How can I solve this quantum mechanical "paradox"?

This is what happens if one cares not for the subtlety that quantum mechanical operators are typically only defined on subspaces of the full Hilbert space.

Let's set $a=1$ for convenience. The operator $p =-\mathrm{i}\hbar\partial_x$ acting on wavefunctions with periodic boundary conditions defined on $D(p) = \{\psi\in L^2([0,1])\mid \psi(0)=\psi(1)\land \psi'\in L^2([0,1])\}$ is self-adjoint, that is, on the domain of definition of $p$, we have $p=p^\dagger$, and $p^\dagger$ admits the same domain of definition. The self-adjointness of $p$ follows from the periodic boundary conditions killing the surface terms that appear in the $L^2$ inner product $$\langle \phi,p\psi\rangle - \langle p^\dagger \phi,\psi\rangle = \int\overline{\phi(x)}\mathrm{i}\hbar\partial_x\psi(x) - \overline{\mathrm{i}\hbar\partial_x\phi(x)}\psi(x) = 0$$ for every $\psi\in D(p)$ and every $\phi\in D(p^\dagger) = D(p)$, but not for $\phi$ with $\phi(0)\neq\phi(1)$.

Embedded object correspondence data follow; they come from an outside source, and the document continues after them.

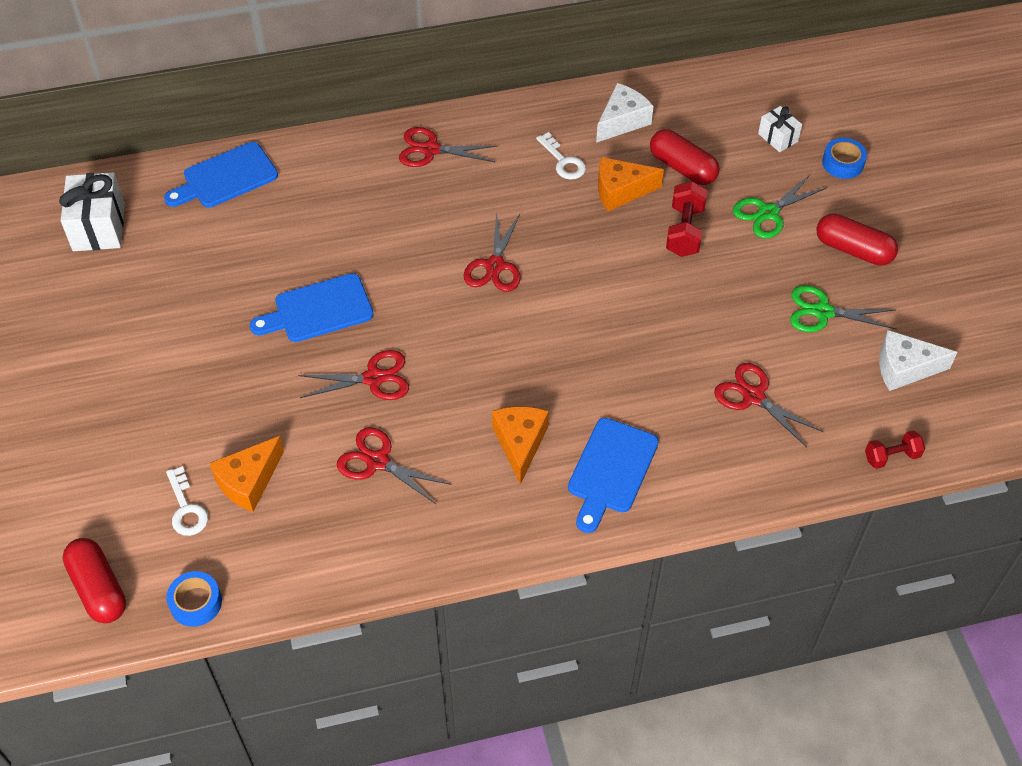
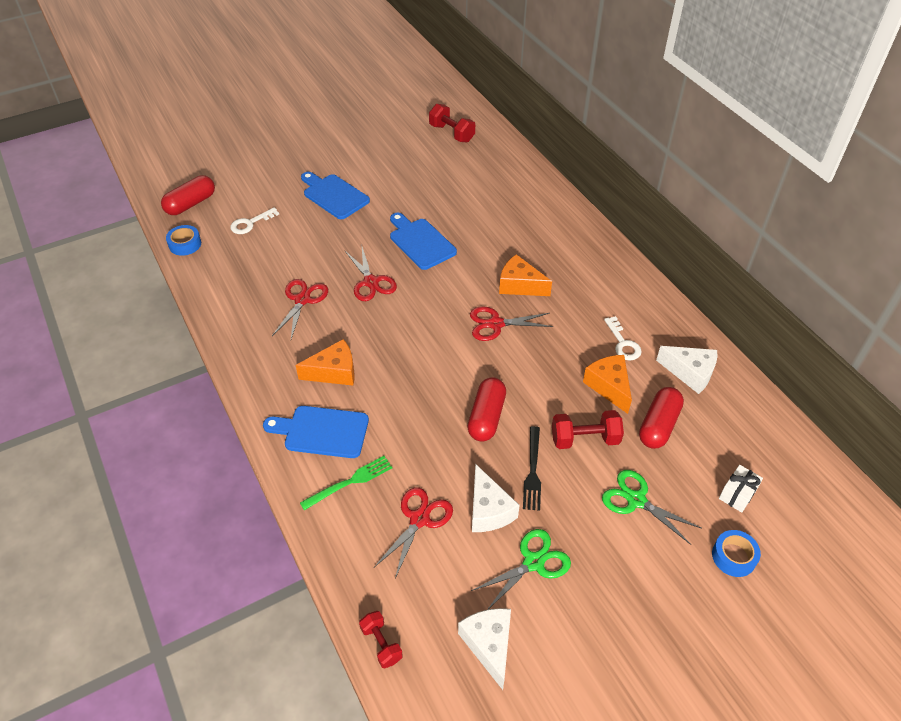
camera: 75 degrees right, 5 degrees down
(99, 227) = (451, 133): white gift -> red dumbbell
(225, 177) = (517, 173): blue cutting board -> blue cutting board (334, 195)
(249, 482) = (274, 244): orange cheese -> orange cheese (519, 285)
(430, 149) = (594, 264): red scissors -> none
(563, 161) = (623, 343): white key -> white key turned 60 degrees counterclockwise
(690, 452) = (350, 481): none -> green fork
(716, 285) = (533, 472): none -> black fork
(754, 334) = (488, 510): none -> white cheese
(822, 312) = (533, 562): green scissors -> green scissors turned 60 degrees clockwise
(853, 250) = (622, 580): red capsule -> red capsule (486, 417)

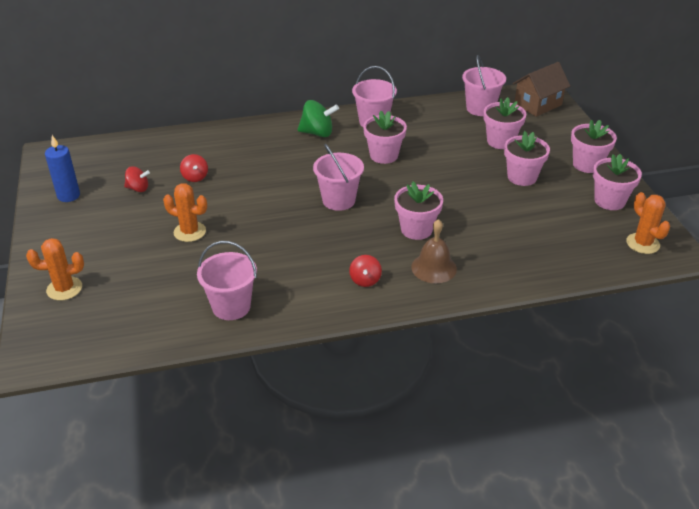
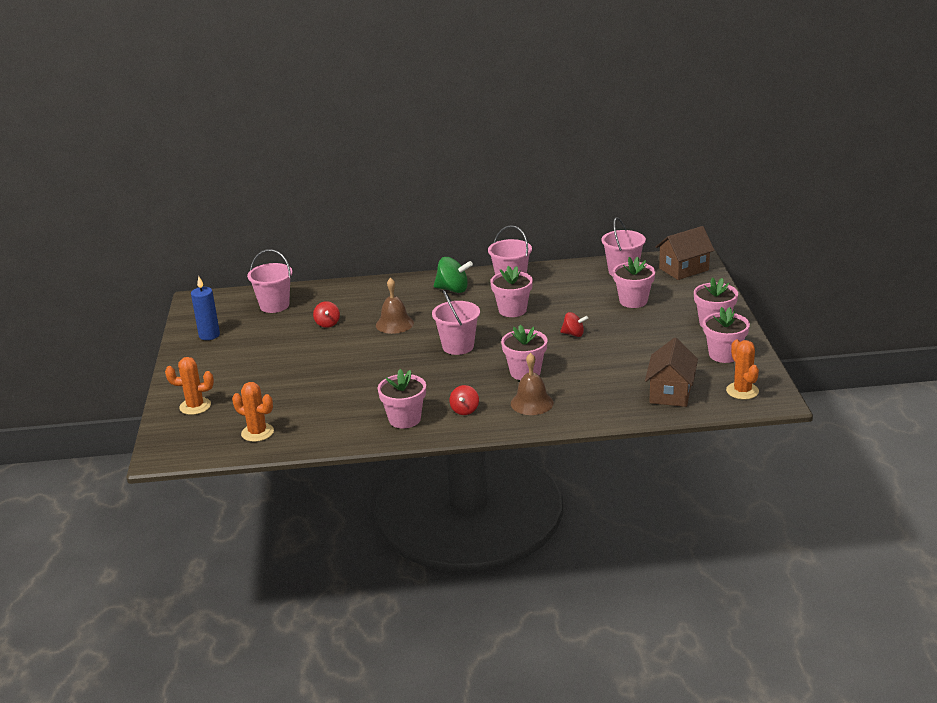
camera: 10 degrees right, 10 degrees down
(138, 188) = (273, 331): red spinning top -> red spinning top (573, 334)
(189, 232) = (313, 367): orange cactus -> orange cactus (257, 432)
(231, 306) = (338, 425): pink bucket -> pink bucket (274, 305)
(266, 175) = (394, 324): none -> brown bell
(522, 177) = (643, 332): pink flower pot -> pink flower pot (404, 419)
(572, 249) = (670, 393): none -> brown house

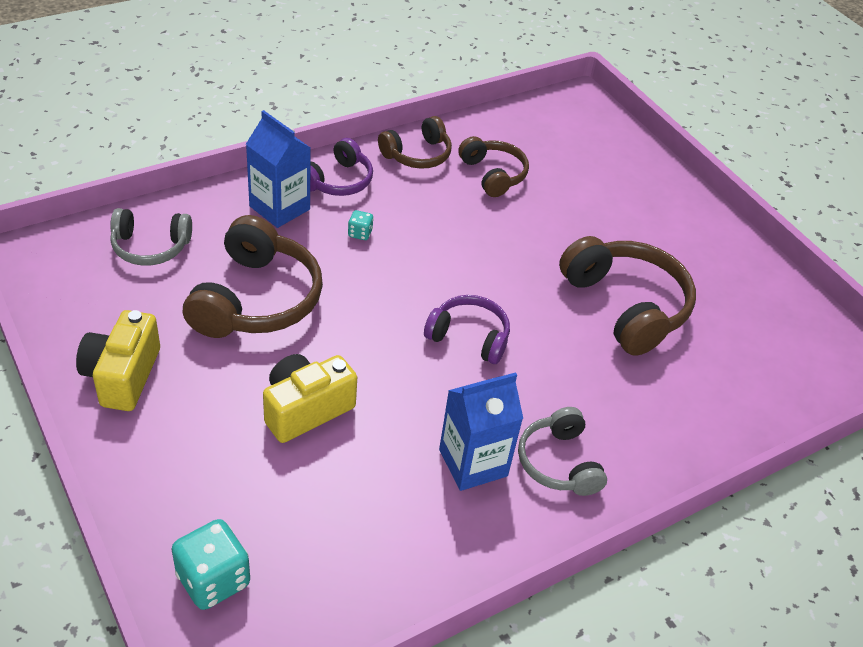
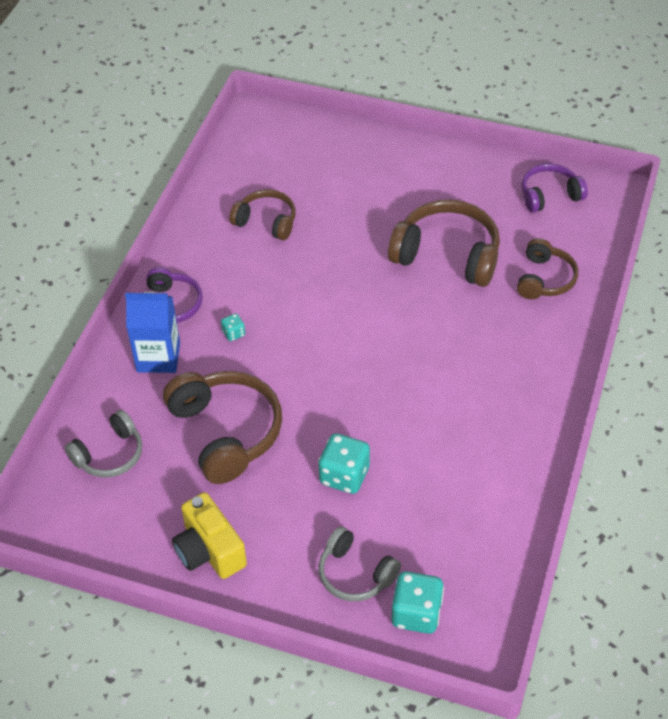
camera: 35 degrees left, 5 degrees up
(305, 409) = (344, 475): yellow camera -> turquoise dice
(417, 155) = (200, 244): brown headphones -> brown headphones (544, 279)
(469, 337) = (382, 350): purple headphones -> purple headphones (549, 195)
(473, 463) = (473, 426): blue carton -> none
(558, 462) = (516, 387): grey headphones -> grey headphones (355, 574)

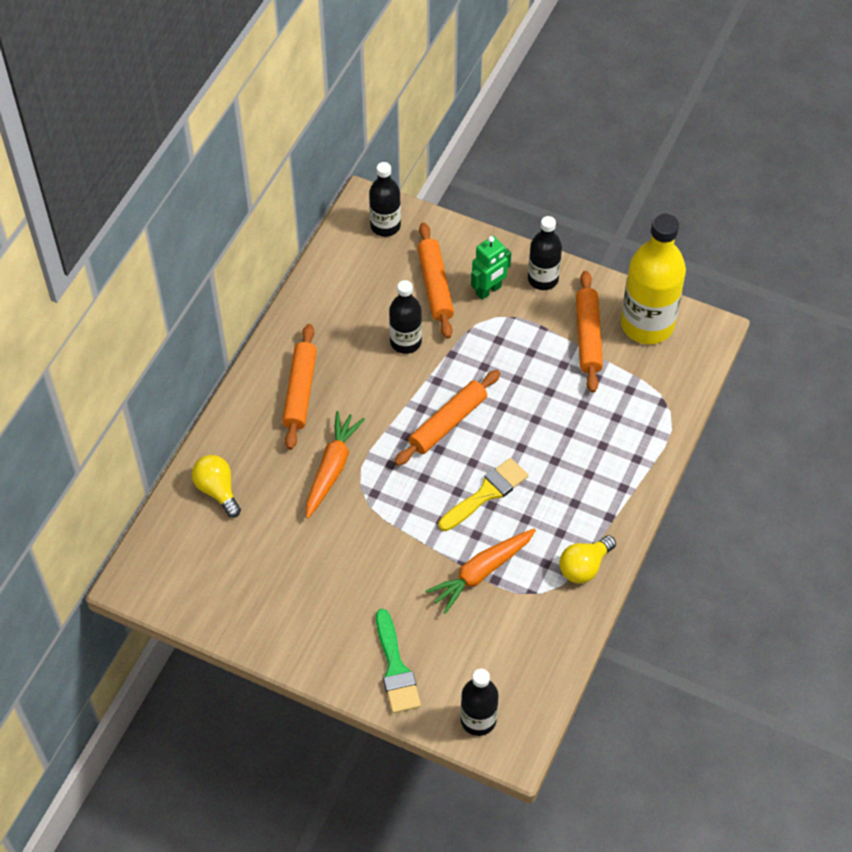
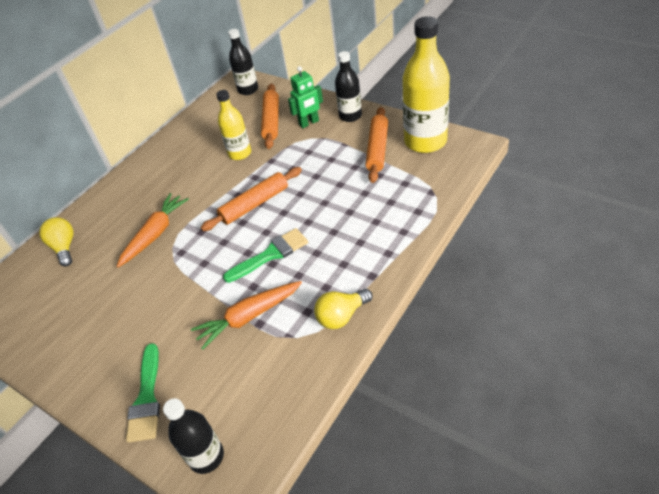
camera: 15 degrees right, 10 degrees down
(300, 391) = (153, 183): orange rolling pin -> none
(405, 342) = (240, 153): black bottle -> yellow bottle
(486, 493) = (271, 254): yellow brush -> green brush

Now, for the question of the commutator: the multplication operator $x$ is defined on the entire Hilbert space, since for $\psi\in L^2([0,1])$ $x\psi$ is also square-integrable. For the product of two operators $A,B$, we have the rule $$ D(AB) = \{\psi\in D(B)\mid B\psi\in D(A)\}$$ and $$ D(A+B) = D(A)\cap D(B)$$ so we obtain \begin{align} D(px) & = \{\psi\in L^2([0,1])\mid x\psi\in D(p)\} \\ D(xp) & = D(p) \end{align} and $x\psi\in D(p)$ means $0\cdot \psi(0) = 1\cdot\psi(1)$, that is, $\psi(1) = 0$. Hence we have $$ D(px) = \{\psi\in L^2([0,1])\mid \psi'\in L^2([0,1]) \land \psi(1) = 0\}$$ and finally $$ D([x,p]) = D(xp)\cap D(px) = \{\psi\in L^2([0,1])\mid \psi'\in L^2([0,1])\land \psi(0)=\psi(1) = 0\}$$ meaning the plane waves $\psi_{p_0}$ do not belong to the domain of definition of the commutator $[x,p]$ and you cannot apply the naive uncertainty principle to them. However, for self-adjoint operators $A,B$, you may rewrite the uncertainty principle as $$ \sigma_\psi(A)\sigma_\psi(B)\geq \frac{1}{2} \lvert \langle \psi,\mathrm{i}[A,B]\rangle\psi\rvert = \frac{1}{2}\lvert\mathrm{i}\left(\langle A\psi,B\psi\rangle - \langle B\psi,A\psi\rangle\right)\rvert$$ where the r.h.s. and l.h.s. are now both defined on $D(A)\cap D(B)$. Applying this version to the plane waves yields no contradiction.

Notice that $\psi(x)$ is defined on a circle of circumference $a$. Multiplying $x$ on this circle is really multiplying a periodic extension of $x$, i.e., the sawtooth function $x - a\lfloor x/a\rfloor$, where $\lfloor y\rfloor$ means the largest integer not greater than $y$. So, the commutator of the position and momentum operators involves the derivative of not only $x$ but also the discontinuous part $-a\lfloor x/a\rfloor$. Therefore, \begin{equation} \sigma_{x} \sigma_p \geq \frac{1}{2}\Big|\langle \psi|\,[\hat{x},\hat{p}]\,|\psi\rangle\Big| = \frac{\hbar}{2}\Bigg|\Big\langle\psi\,\Big|\frac{d}{dx}\big(x - a\lfloor x/a\rfloor\big)\Big|\,\psi\Big\rangle\Bigg| = \frac{\hbar}{2}\Big|1-a|\psi(0)|^{2}\Big|. \end{equation} For a plane wave $\psi(x) = e^{ikx}/\sqrt{a}$, the above reduces to $\sigma_{x} \sigma_p\ge0$, as desired.